A fresh approach is also needed in the way that high street real estate is utilised by retailers. For example, large department stores that are no longer viable should be divided into smaller units. These could then be used as showrooms, especially for boutique goods such as tech and fashion. This will allow retailers to demonstrate their goods to customers yet still allow consumers to go away and make their purchases online.
The newly created, smaller units could also be used for artisan workshops or experiences. This would allow customers to gain a better understanding of the craftsmanship and provenance of the goods, thus providing an additional incentive to purchase. Savvy retailers could offer experiences that allow customers to try their hand at making their own goods – pottery classes, decorating products by hand, etc. – before buying the ‘real thing’ from the associated shop.
As customers can now buy pretty much anything online, retailers must incentivise customers to visit physical stores. Retailers should reflect on the customer experience and consider whether they are in the value market, where they are simply competing on price, or whether they should be offering an enhanced customer experience. This could include anything from samples of food and drink to VIP and personal fitting services – in other words, anything that makes customers feel that little bit special and provides them with an experience that they simply cannot have through the screen of their phone or computer.
Another innovative way to make the most of empty retail spaces is to transform excess storage spaces into storage points for goods ordered online. This helps with ‘last-mile’ delivery, as customers can either collect their purchases from a hub (Argos-style!) or benefit from last-mile deliveries made from these hubs, as these are often located near population centres.
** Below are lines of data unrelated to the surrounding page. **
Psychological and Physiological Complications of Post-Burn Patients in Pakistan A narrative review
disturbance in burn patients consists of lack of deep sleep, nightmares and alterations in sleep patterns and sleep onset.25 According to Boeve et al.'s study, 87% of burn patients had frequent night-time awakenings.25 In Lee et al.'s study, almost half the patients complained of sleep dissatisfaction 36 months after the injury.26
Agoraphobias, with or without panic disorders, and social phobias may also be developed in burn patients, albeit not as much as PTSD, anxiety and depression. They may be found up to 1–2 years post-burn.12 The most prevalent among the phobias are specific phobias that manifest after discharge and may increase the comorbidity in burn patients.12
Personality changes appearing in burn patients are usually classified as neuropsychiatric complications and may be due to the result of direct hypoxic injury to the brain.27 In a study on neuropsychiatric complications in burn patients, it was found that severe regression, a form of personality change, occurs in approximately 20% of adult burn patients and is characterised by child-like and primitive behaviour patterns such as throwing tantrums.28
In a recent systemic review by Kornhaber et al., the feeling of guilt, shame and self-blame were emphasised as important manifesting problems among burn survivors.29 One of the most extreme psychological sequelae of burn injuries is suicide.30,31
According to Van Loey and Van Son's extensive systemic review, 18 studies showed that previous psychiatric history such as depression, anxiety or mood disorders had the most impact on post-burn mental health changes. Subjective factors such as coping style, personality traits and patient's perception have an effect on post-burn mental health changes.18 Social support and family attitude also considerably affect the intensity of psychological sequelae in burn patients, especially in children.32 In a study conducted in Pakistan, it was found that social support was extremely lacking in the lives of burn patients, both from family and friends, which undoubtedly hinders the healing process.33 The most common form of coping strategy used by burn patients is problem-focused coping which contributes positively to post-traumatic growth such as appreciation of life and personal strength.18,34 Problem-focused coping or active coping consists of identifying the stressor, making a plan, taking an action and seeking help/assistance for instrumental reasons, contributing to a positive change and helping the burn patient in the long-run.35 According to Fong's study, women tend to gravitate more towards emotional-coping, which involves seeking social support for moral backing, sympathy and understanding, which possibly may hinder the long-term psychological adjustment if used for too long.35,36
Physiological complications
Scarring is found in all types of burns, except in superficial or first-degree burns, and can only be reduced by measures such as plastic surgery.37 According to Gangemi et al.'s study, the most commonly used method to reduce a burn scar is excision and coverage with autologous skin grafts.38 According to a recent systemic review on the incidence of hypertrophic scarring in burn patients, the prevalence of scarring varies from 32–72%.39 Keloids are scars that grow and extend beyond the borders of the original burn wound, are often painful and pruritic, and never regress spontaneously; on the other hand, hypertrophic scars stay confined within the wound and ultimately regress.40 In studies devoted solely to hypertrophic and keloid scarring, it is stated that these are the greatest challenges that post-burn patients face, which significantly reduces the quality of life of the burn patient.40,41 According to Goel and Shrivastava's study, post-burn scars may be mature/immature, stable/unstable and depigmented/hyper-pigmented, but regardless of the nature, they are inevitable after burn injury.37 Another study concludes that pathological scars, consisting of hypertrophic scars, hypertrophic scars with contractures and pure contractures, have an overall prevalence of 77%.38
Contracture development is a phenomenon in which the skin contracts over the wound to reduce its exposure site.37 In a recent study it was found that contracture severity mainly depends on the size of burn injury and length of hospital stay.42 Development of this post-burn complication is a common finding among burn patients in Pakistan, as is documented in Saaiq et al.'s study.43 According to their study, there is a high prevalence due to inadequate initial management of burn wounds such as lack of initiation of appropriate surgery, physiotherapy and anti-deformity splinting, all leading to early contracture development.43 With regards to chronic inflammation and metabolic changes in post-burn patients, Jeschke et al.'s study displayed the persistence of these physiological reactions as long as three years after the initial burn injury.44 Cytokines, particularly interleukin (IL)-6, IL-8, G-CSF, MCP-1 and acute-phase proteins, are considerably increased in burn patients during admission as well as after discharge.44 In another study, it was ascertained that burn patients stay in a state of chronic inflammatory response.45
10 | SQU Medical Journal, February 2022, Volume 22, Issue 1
Our final suggestion for revitalising the high street – and one that couldn’t be more timely, given the ongoing housing crisis in the UK – is to transform obsolete or vacant retail premises into high-quality residential accommodation. The rooms above large, ground-floor retail units are often vacant – these ‘dead spaces’ could and should be converted into spacious and convenient housing. When people live near to centres of employment and in proximity to much-appreciated amenities, this not only boosts their quality of life but also cuts down on travel and the pollution associated with mass commuting. And it gives a new lease of life to our faded and careworn high streets.
To make the above suggestions a reality, the UK’s planning systems need to be overhauled to streamline them and make it easier to allow changes of use or development. And incentives need to be created for both tenants and landlords to free up vacant properties that may be subject to the same lease as a larger building. This could be achieved through business rates incentives for redeploying empty high street property, thereby ensuring that every square foot of town centre property is used productively and is adding something to the local economy.
These steps could reverse the trend of decline and see this country’s high streets enjoy a second Renaissance, and we’re hearing whispers that change like this is happening… so let’s see where the high street goes over the next 12 months.